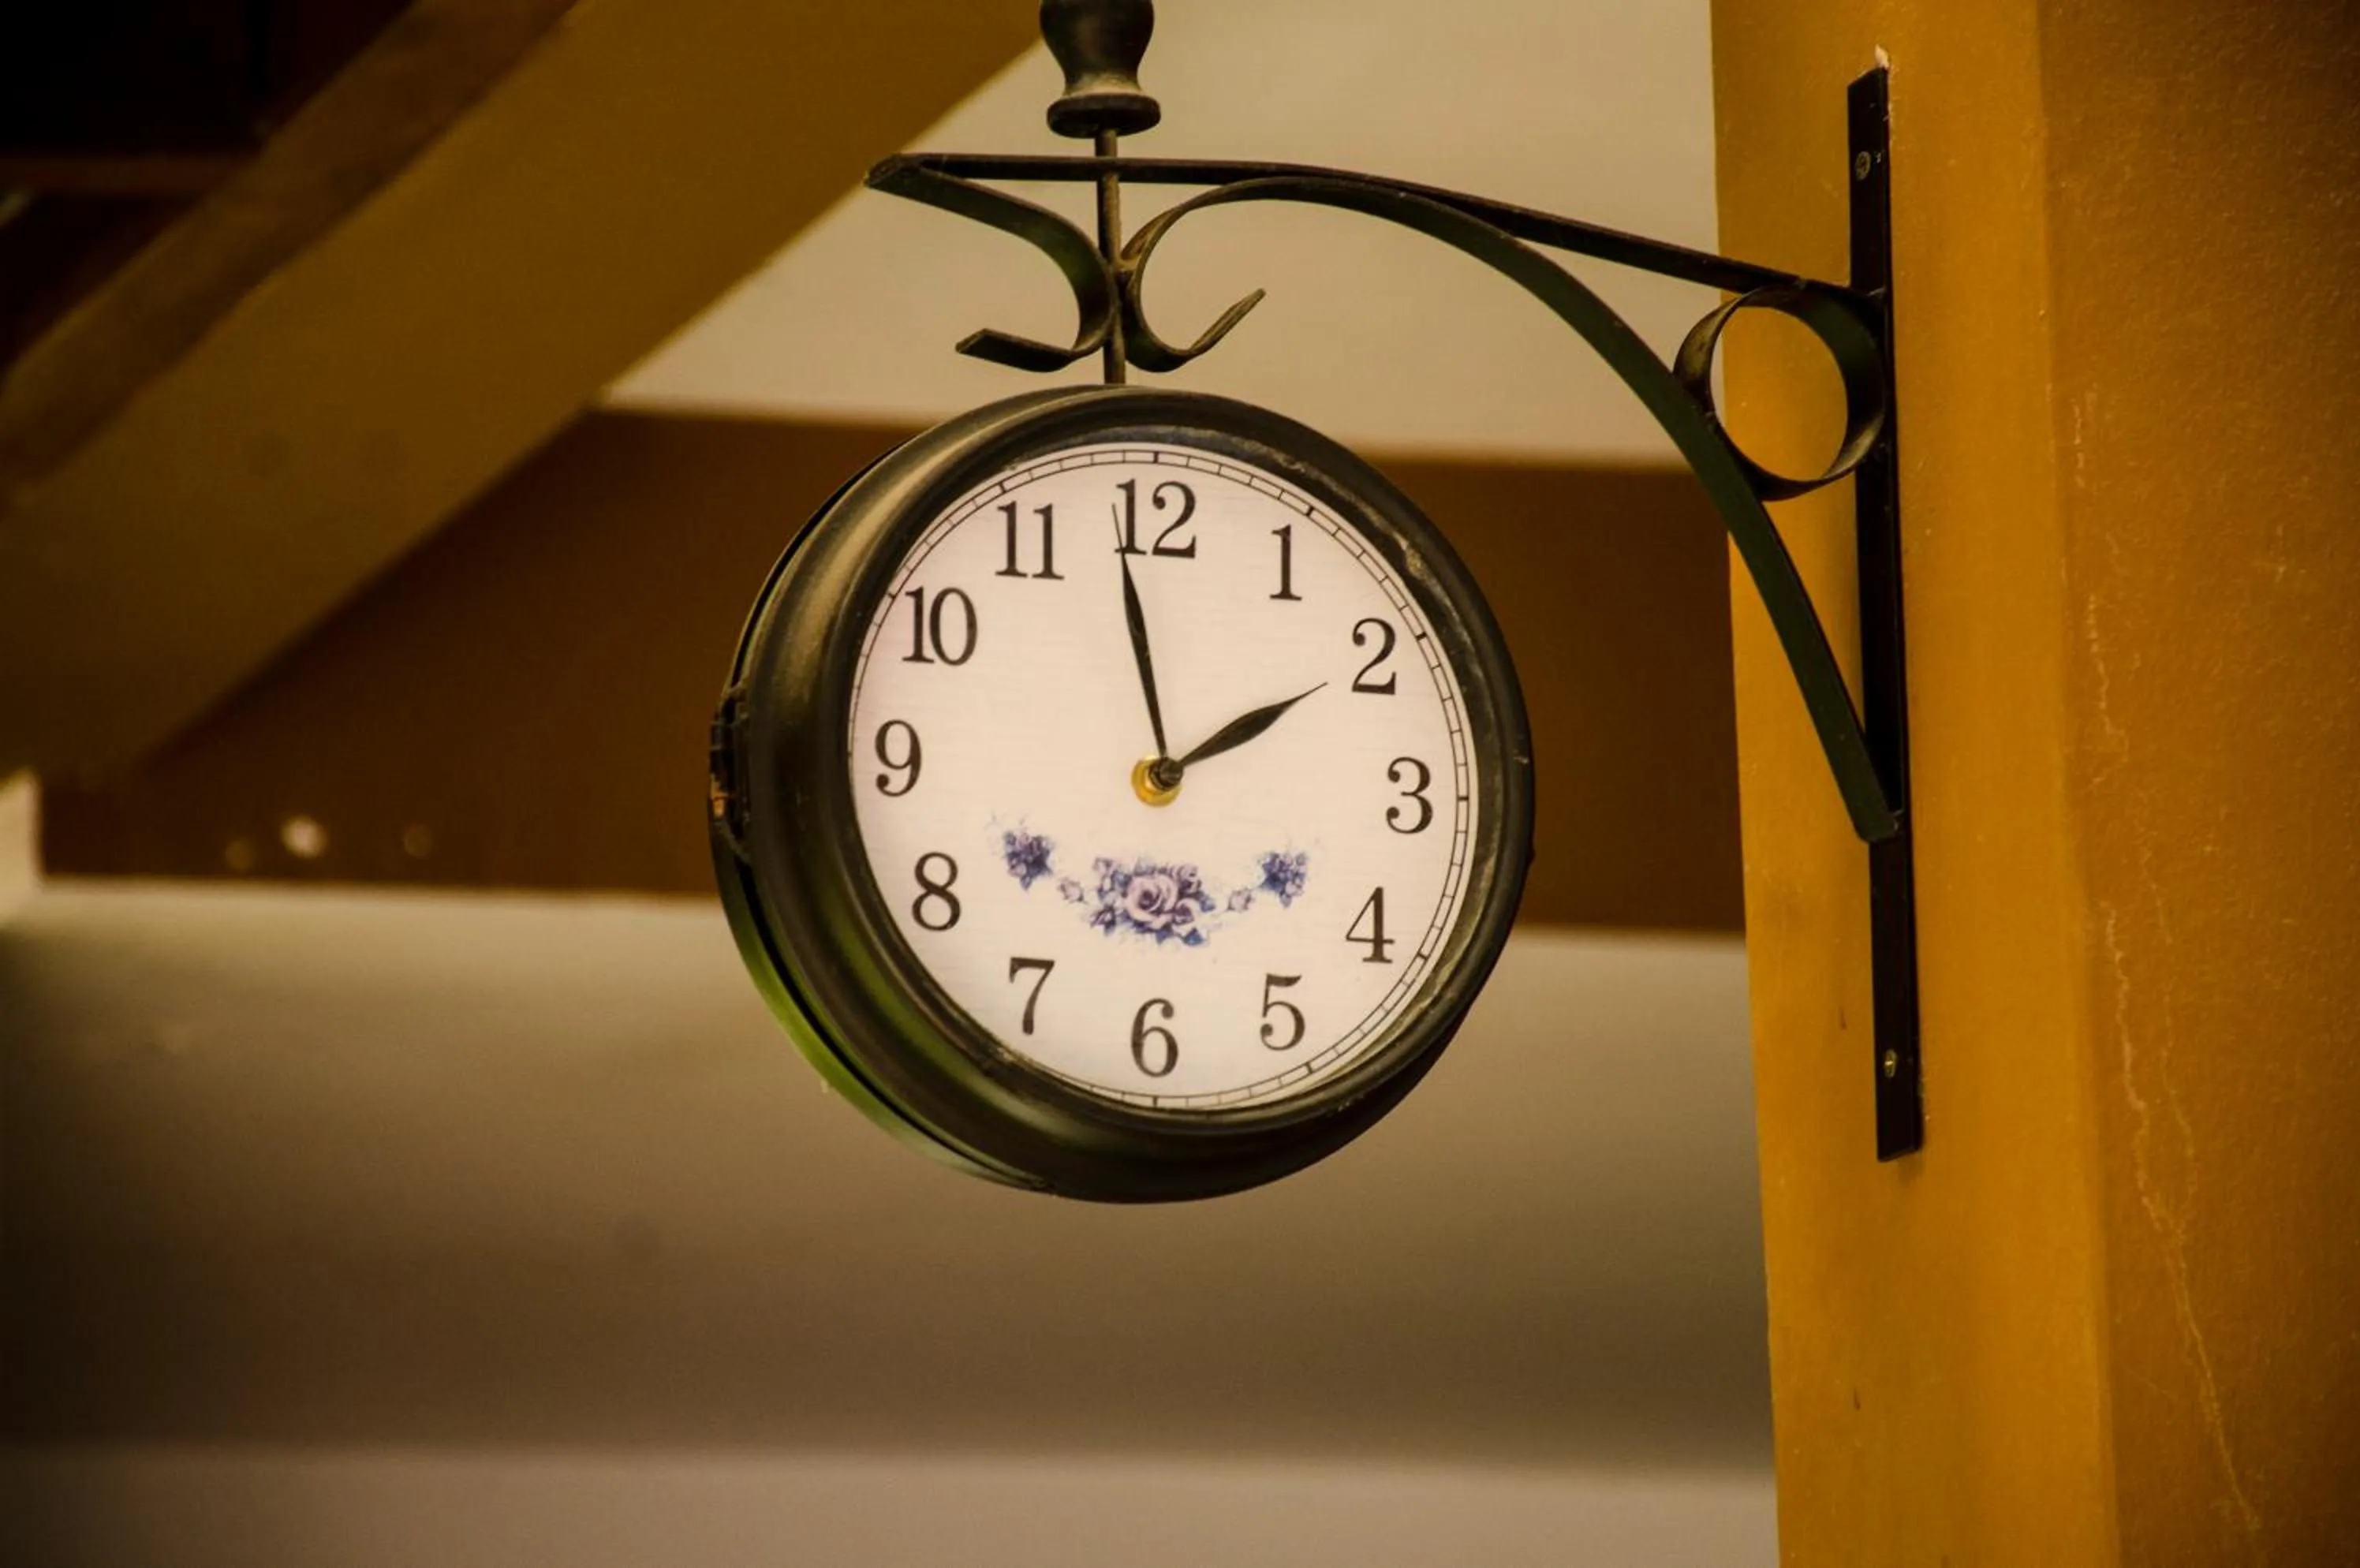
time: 1:58
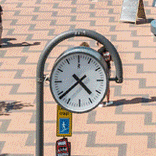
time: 4:38
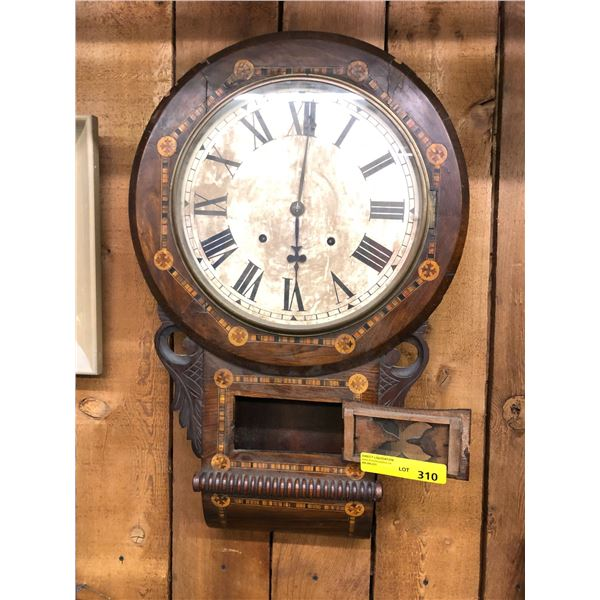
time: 6:01
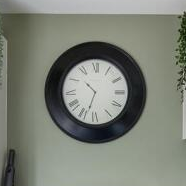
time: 10:32
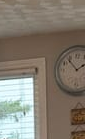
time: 1:53
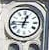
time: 12:46
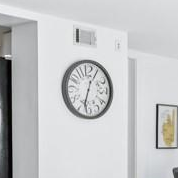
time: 12:32
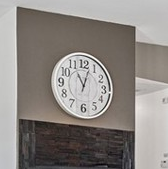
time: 11:02
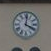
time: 4:01
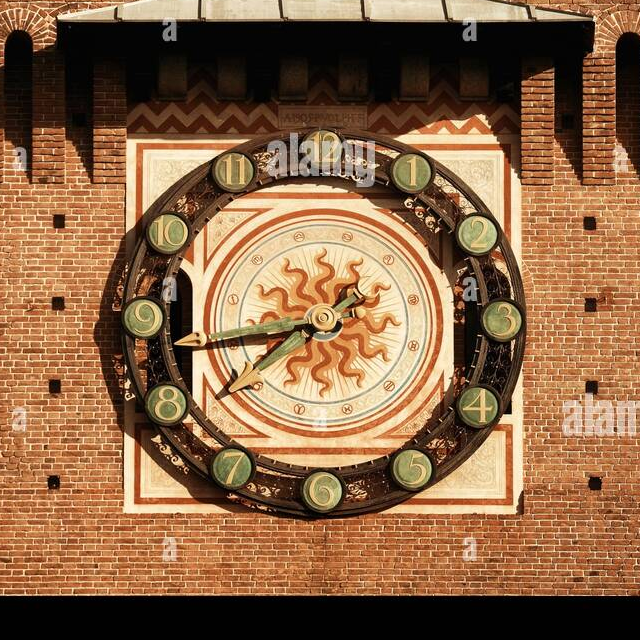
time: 7:42
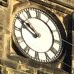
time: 9:50
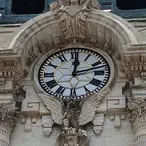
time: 12:12
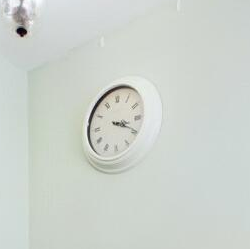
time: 3:19
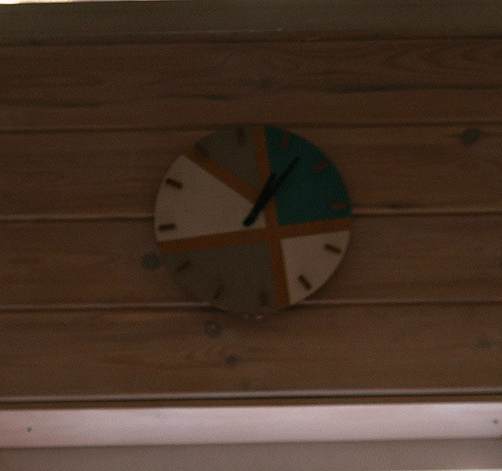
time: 1:07
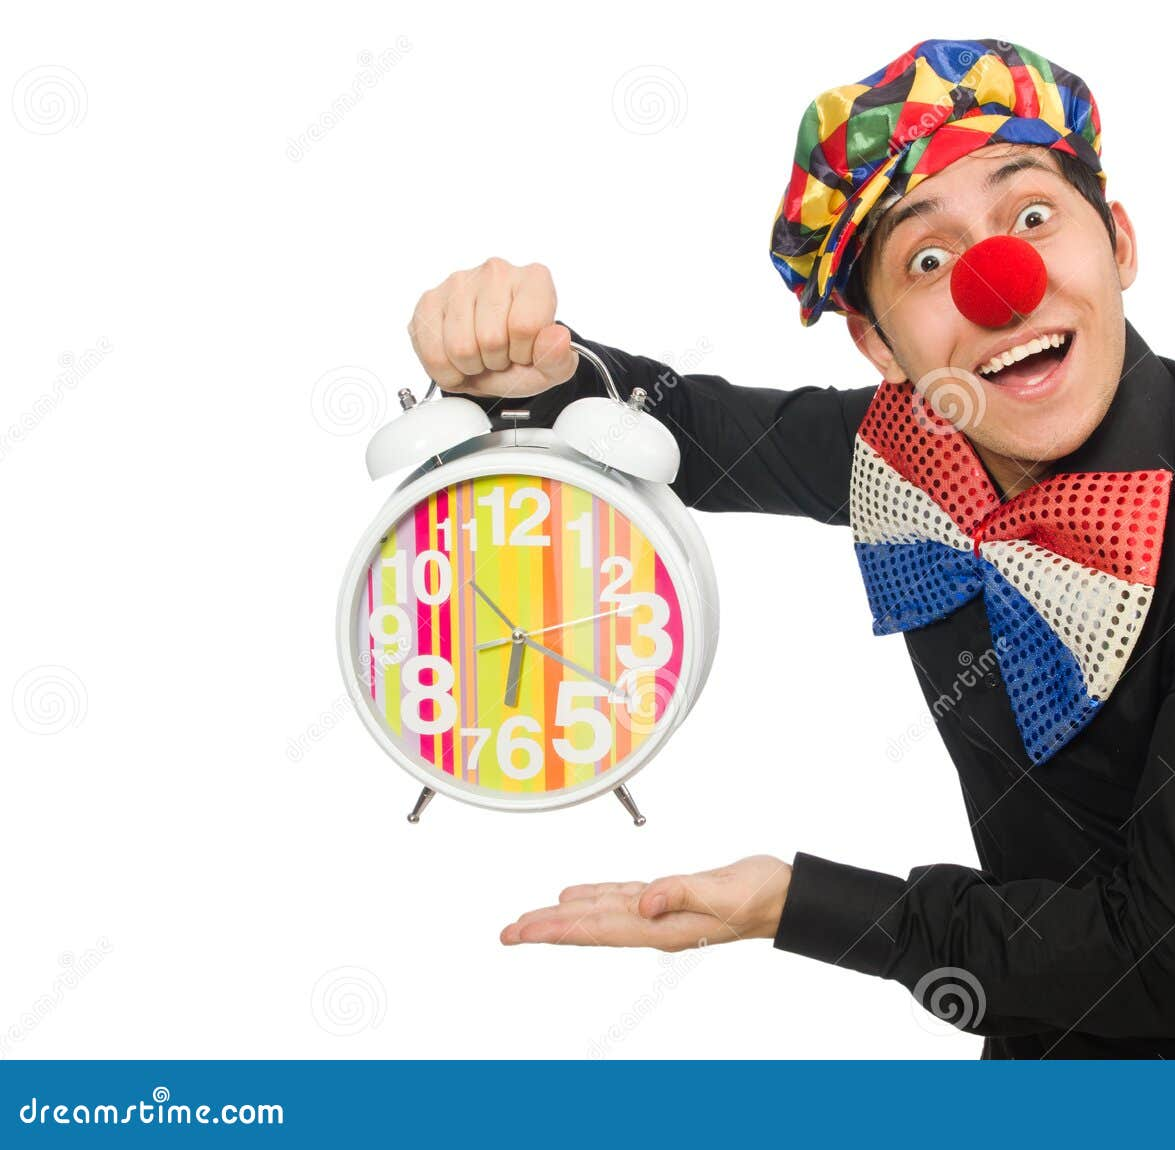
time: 6:20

######

### INSTRUCTIONS FOR THE TASK
Can you print the time line from each of the records above, character for character, and leave the pictures out?

### THE RESPONSE
time: 1:58
time: 4:38
time: 6:01
time: 10:32
time: 1:53
time: 12:46
time: 12:32
time: 11:02
time: 4:01
time: 7:42
time: 9:50
time: 12:12
time: 3:19
time: 1:07
time: 6:20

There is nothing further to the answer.